А в качестве второго выступает смерть последнего нападавшего. Сердечный приступ у ходока, не дожившего даже до сорока лет? Не смешно. Сердце любого ходока — тот еще неубиваемый насос, могу утверждать это наверняка. Зря я, что ли, штудировал воспоминания Дима о его учебе у деда? Он, конечно, больше алхимик и зельевар, чем целитель, но кто может знать о человеческом организме больше, чем ученый, разрабатывающий боевые эликсиры? Те самые эликсиры, которыми ходоки укрепляют организм, чтобы пережить очередной выход в Пустошь, между прочим. В общем, не верю я в приступ. Следовательно, мы имеем дело с убийством. Да только убрали этого неудачника уже ПОСЛЕ того, как он заговорил. Убили прямо в Дозорной башне, замечу. Опоздали? Может быть, может быть, в жизни случается всякое. Но опять же сильно сомневаюсь, что тот, кто сумел организовать смерть человека в подвалах стражи всего за одни сутки, мог бы допустить такой промах.
— Ты — параноик, знаешь? — заключил Дим, когда я поделился с ним своими мыслями.
— Может быть, — протянул я в ответ. — Но лучше жить, лелея свою паранойю, чем помереть доверчивым идиотом.
— Я не ослышался? — хохотнул носитель. — Это мне говорит некротический казус?
— Вот-вот.

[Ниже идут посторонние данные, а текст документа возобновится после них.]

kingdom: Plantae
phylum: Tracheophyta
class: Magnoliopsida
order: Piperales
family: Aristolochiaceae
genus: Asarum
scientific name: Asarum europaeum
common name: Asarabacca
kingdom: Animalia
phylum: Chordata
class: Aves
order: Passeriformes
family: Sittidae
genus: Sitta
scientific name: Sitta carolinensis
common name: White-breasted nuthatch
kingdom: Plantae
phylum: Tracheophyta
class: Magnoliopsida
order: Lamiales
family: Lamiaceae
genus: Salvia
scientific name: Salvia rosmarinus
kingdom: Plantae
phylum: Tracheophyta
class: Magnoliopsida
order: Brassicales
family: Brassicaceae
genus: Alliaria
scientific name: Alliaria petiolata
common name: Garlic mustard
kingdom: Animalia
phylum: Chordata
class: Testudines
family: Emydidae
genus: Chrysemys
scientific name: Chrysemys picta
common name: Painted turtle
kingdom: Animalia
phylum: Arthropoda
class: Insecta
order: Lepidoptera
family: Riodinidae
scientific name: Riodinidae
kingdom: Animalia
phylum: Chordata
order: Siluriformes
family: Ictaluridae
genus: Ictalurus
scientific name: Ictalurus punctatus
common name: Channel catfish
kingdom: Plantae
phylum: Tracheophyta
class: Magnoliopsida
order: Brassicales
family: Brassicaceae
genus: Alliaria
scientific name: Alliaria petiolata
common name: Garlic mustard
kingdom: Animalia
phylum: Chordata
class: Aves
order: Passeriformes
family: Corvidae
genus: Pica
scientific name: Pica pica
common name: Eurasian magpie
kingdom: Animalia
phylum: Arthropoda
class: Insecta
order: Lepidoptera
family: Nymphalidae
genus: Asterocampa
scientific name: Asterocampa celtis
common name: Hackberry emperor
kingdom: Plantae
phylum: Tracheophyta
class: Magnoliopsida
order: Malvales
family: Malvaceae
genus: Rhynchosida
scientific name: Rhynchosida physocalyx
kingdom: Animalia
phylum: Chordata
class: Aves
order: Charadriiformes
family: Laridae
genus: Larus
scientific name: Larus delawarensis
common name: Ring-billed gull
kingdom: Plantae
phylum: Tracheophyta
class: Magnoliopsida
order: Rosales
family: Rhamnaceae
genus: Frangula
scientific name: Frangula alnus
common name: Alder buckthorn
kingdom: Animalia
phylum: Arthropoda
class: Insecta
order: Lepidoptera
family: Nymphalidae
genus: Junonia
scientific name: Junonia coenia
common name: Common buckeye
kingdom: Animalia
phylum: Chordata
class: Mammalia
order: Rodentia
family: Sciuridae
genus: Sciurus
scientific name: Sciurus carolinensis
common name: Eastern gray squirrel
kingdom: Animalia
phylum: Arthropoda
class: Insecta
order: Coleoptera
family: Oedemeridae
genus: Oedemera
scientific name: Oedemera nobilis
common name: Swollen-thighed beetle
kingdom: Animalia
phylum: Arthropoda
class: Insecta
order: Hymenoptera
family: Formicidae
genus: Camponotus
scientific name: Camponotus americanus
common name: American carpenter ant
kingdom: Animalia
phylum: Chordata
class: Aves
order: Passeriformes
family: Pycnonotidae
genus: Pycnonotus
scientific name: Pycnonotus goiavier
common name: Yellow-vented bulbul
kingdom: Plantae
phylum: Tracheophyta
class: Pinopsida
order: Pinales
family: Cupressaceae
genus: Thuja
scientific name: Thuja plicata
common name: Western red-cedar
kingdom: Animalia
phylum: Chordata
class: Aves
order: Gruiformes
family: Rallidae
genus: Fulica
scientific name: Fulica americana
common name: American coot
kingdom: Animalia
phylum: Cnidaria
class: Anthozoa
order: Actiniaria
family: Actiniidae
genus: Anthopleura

Считай, получил мудрость всего загробного мира из первых рук, — фыркнул я, даже не подумав обидеться. А собственно, на что? Факт есть факт. И обижаться на него так же бессмысленно, как бить лавку, о которую ушиб ногу.
— Ладно, мудрец. Я посоветуюсь с дедом, посмотрим, что он скажет по этому поводу, — заверил меня носитель, и я чуть успокоился.
Зря, очевидно. Когда умытый и сытый Дим явился в гости к старому Вурму, тот встретил внука довольно прохладно. Нет, алхимик ни в чем не обвинял моего носителя, но настроение у него было не ахти. Мне со стороны, если можно так выразиться, было хорошо видно, что хозяин дома чем-то всерьез обеспокоен, и если не ошибаюсь, волнение это было очень даже связано с его внуком. Ощущение, что мы с Димом вляпались в какие-то неприятности, росло.